**Exercise description:** Return every line of the records below, copied character for character with nothing changed.

*** Opening of Data for analysis ***

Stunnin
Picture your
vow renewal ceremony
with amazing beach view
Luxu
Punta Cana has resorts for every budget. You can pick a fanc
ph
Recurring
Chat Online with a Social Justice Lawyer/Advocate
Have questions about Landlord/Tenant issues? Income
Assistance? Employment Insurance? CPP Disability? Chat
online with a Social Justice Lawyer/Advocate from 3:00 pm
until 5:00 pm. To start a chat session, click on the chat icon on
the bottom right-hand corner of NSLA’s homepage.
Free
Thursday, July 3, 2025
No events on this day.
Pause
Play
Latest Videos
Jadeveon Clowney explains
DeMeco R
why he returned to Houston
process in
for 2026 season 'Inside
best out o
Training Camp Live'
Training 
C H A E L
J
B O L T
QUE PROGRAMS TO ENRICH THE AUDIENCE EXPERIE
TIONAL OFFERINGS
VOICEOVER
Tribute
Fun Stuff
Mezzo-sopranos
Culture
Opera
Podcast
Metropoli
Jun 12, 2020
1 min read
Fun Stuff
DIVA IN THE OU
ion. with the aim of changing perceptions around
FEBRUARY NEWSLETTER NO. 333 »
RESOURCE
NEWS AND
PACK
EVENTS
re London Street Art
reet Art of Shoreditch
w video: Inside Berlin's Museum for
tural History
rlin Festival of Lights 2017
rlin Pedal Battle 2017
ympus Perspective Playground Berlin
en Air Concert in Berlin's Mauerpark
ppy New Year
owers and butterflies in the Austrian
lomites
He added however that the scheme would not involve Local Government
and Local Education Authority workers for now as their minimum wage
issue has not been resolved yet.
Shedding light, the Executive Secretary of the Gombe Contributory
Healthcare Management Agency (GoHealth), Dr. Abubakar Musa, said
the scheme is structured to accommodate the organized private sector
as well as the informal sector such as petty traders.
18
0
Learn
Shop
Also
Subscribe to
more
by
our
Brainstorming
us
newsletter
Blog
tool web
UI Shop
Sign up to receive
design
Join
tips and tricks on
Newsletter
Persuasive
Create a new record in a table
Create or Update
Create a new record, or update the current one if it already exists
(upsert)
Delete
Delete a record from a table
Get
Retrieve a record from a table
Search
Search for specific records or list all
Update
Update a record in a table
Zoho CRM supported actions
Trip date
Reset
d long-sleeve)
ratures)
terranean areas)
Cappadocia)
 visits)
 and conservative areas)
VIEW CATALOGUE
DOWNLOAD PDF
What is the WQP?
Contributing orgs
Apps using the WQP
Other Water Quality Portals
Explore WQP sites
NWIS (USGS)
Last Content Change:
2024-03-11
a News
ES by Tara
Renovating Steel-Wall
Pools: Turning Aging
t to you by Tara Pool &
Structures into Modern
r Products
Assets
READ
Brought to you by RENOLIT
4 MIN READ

*** Close of Data for analysis ***

**Solution for this problem:**
Stunnin
Picture your
vow renewal ceremony
with amazing beach view
Luxu
Punta Cana has resorts for every budget. You can pick a fanc
ph
Recurring
Chat Online with a Social Justice Lawyer/Advocate
Have questions about Landlord/Tenant issues? Income
Assistance? Employment Insurance? CPP Disability? Chat
online with a Social Justice Lawyer/Advocate from 3:00 pm
until 5:00 pm. To start a chat session, click on the chat icon on
the bottom right-hand corner of NSLA’s homepage.
Free
Thursday, July 3, 2025
No events on this day.
Pause
Play
Latest Videos
Jadeveon Clowney explains
DeMeco R
why he returned to Houston
process in
for 2026 season 'Inside
best out o
Training Camp Live'
Training 
C H A E L
J
B O L T
QUE PROGRAMS TO ENRICH THE AUDIENCE EXPERIE
TIONAL OFFERINGS
VOICEOVER
Tribute
Fun Stuff
Mezzo-sopranos
Culture
Opera
Podcast
Metropoli
Jun 12, 2020
1 min read
Fun Stuff
DIVA IN THE OU
ion. with the aim of changing perceptions around
FEBRUARY NEWSLETTER NO. 333 »
RESOURCE
NEWS AND
PACK
EVENTS
re London Street Art
reet Art of Shoreditch
w video: Inside Berlin's Museum for
tural History
rlin Festival of Lights 2017
rlin Pedal Battle 2017
ympus Perspective Playground Berlin
en Air Concert in Berlin's Mauerpark
ppy New Year
owers and butterflies in the Austrian
lomites
He added however that the scheme would not involve Local Government
and Local Education Authority workers for now as their minimum wage
issue has not been resolved yet.
Shedding light, the Executive Secretary of the Gombe Contributory
Healthcare Management Agency (GoHealth), Dr. Abubakar Musa, said
the scheme is structured to accommodate the organized private sector
as well as the informal sector such as petty traders.
18
0
Learn
Shop
Also
Subscribe to
more
by
our
Brainstorming
us
newsletter
Blog
tool web
UI Shop
Sign up to receive
design
Join
tips and tricks on
Newsletter
Persuasive
Create a new record in a table
Create or Update
Create a new record, or update the current one if it already exists
(upsert)
Delete
Delete a record from a table
Get
Retrieve a record from a table
Search
Search for specific records or list all
Update
Update a record in a table
Zoho CRM supported actions
Trip date
Reset
d long-sleeve)
ratures)
terranean areas)
Cappadocia)
 visits)
 and conservative areas)
VIEW CATALOGUE
DOWNLOAD PDF
What is the WQP?
Contributing orgs
Apps using the WQP
Other Water Quality Portals
Explore WQP sites
NWIS (USGS)
Last Content Change:
2024-03-11
a News
ES by Tara
Renovating Steel-Wall
Pools: Turning Aging
t to you by Tara Pool &
Structures into Modern
r Products
Assets
READ
Brought to you by RENOLIT
4 MIN READ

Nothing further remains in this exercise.